The FTSE 100 was up 0.5 percent at 7,103.30 points by 1008 GMT, in line with a broadly positive European market. However, the index remained close to its lowest level since December 2016, which it reached on Friday.
"The bounce for the FTSE is tepid at best," Mike van Dulken, head of research at Accendo Markets, said, adding that Brexit was still hanging over the market following a speech by Prime Minister Theresa May on Friday which failed to persuade many investors that a deal with the European Union was any closer.
The materials and energy sectors added the most points to the index, around 18 points collectively as oil prices advanced before a meeting between OPEC and U.S. shale firms.
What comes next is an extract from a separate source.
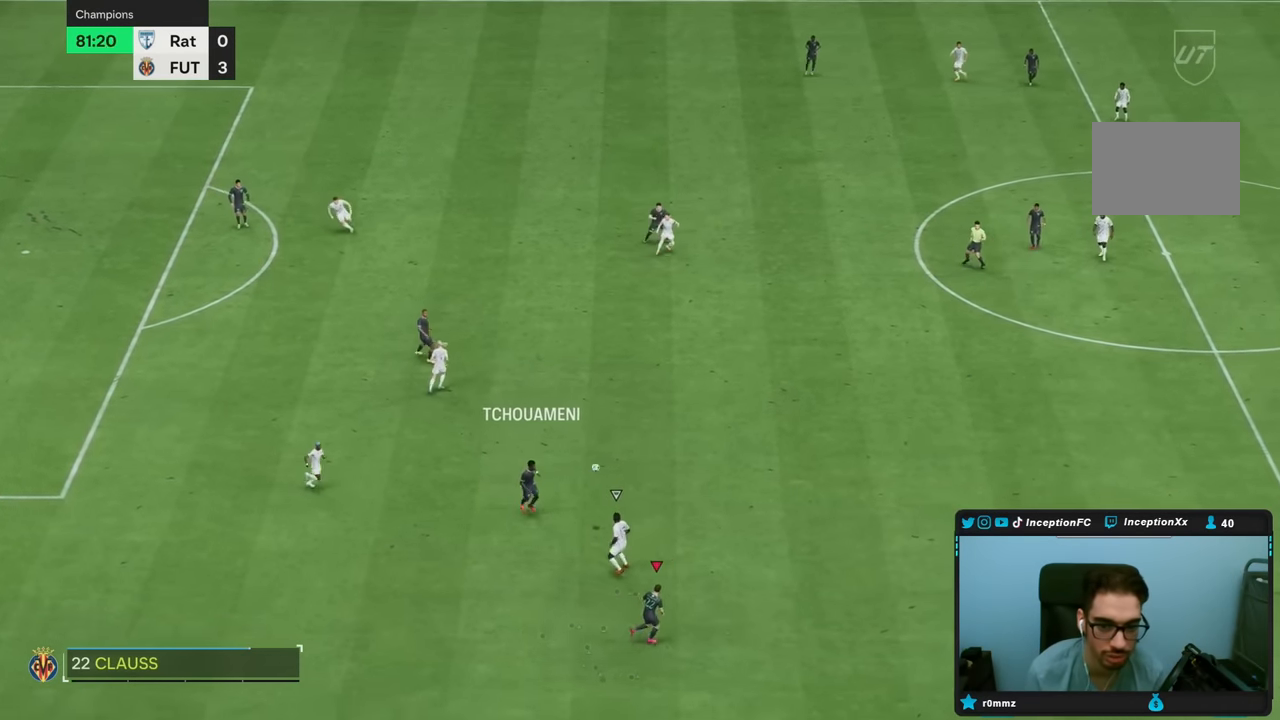
{"dt_ms": 500, "buttons": ["R2"], "left_stick": "right", "right_stick": "center", "events": [[117, "left_stick", "right"]]}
Metals prices also firmed.
Shares in Royal Dutch Shell and BP both rose around 0.8 percent.
Miners Rio Tinto and BHP Billiton, which both have high exposure to iron ore, gained more than 1 percent and partially recovered some of the previous session's losses when steelmakers were hit by concerns around U.S. President Donald Trump's plans to put tariffs on steel and aluminium imports.
While gains were broad-based, shares in grocer Tesco rose 0.6 percent after the company completed its $5.5 billion takeover of Booker, with Jefferies raising its rating on the stock to a "buy" rating.
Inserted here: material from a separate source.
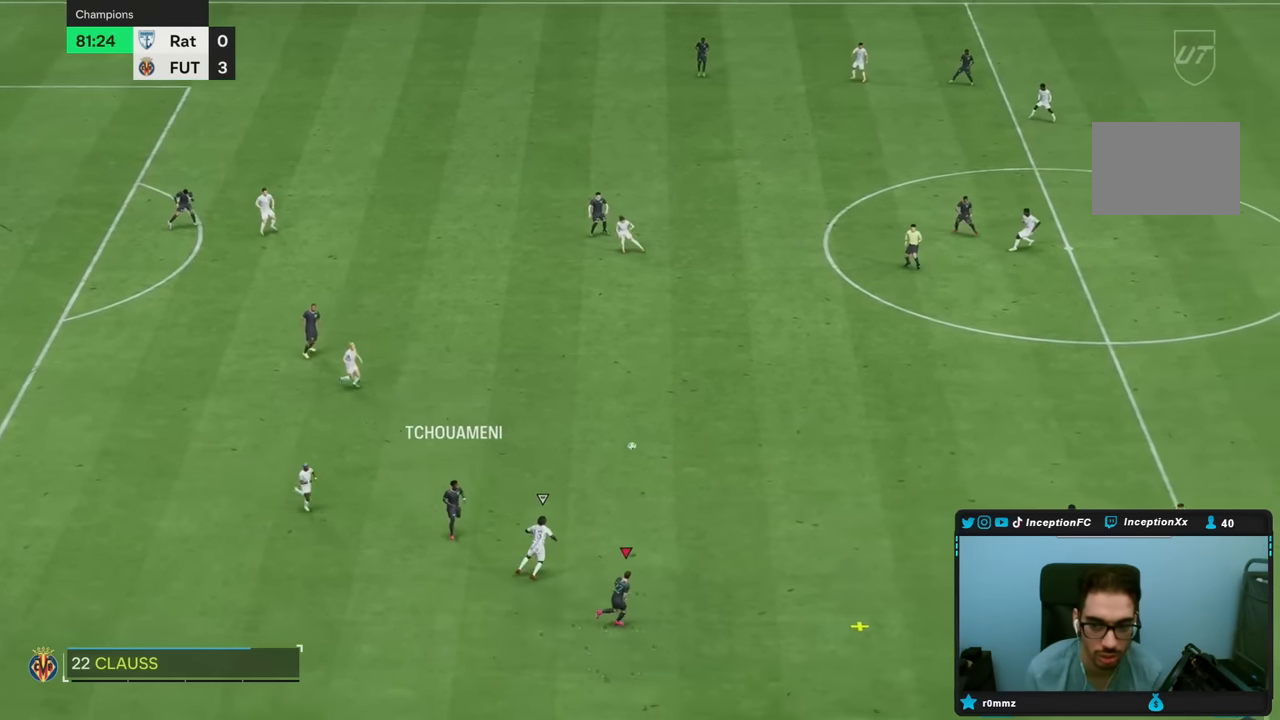
{"dt_ms": 500, "buttons": [], "left_stick": "right", "right_stick": "center", "events": [[500, "R2", "up"]]}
Supermarket stocks have come under pressure from concerns around an inflation squeeze on consumers and a price war brought on by discount food retailers.
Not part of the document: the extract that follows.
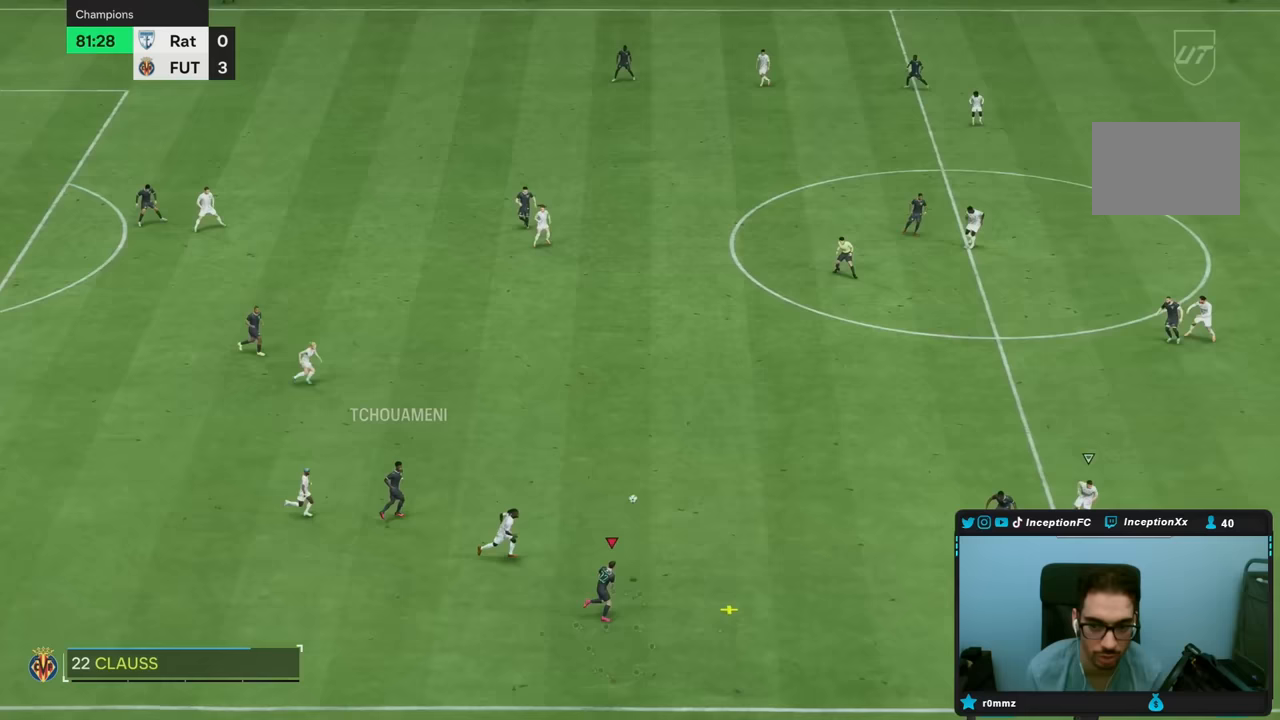
{"dt_ms": 500, "buttons": [], "left_stick": "right", "right_stick": "center", "events": [[17, "right_stick", "down-right"], [83, "right_stick", "center"]]}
"The obvious benefits of reducing input headwinds and of a less defensively minded consumer should provide a more helpful backdrop to grocers from here," analysts at Jefferies said in a note. "Whether this will be supercharged by more modest discounter openings remains to be seen, but we are hopeful," Jefferies added, also upgrading Morrisons to "buy".
Outside of the blue chips, Ultra Electronics was the biggest mid cap faller, down more than 13 percent at a three-month low after the defence contractor terminated its $234 million acquisition of Sparton Corp due to anti-trust concerns raised by the U.S. Department of Justice.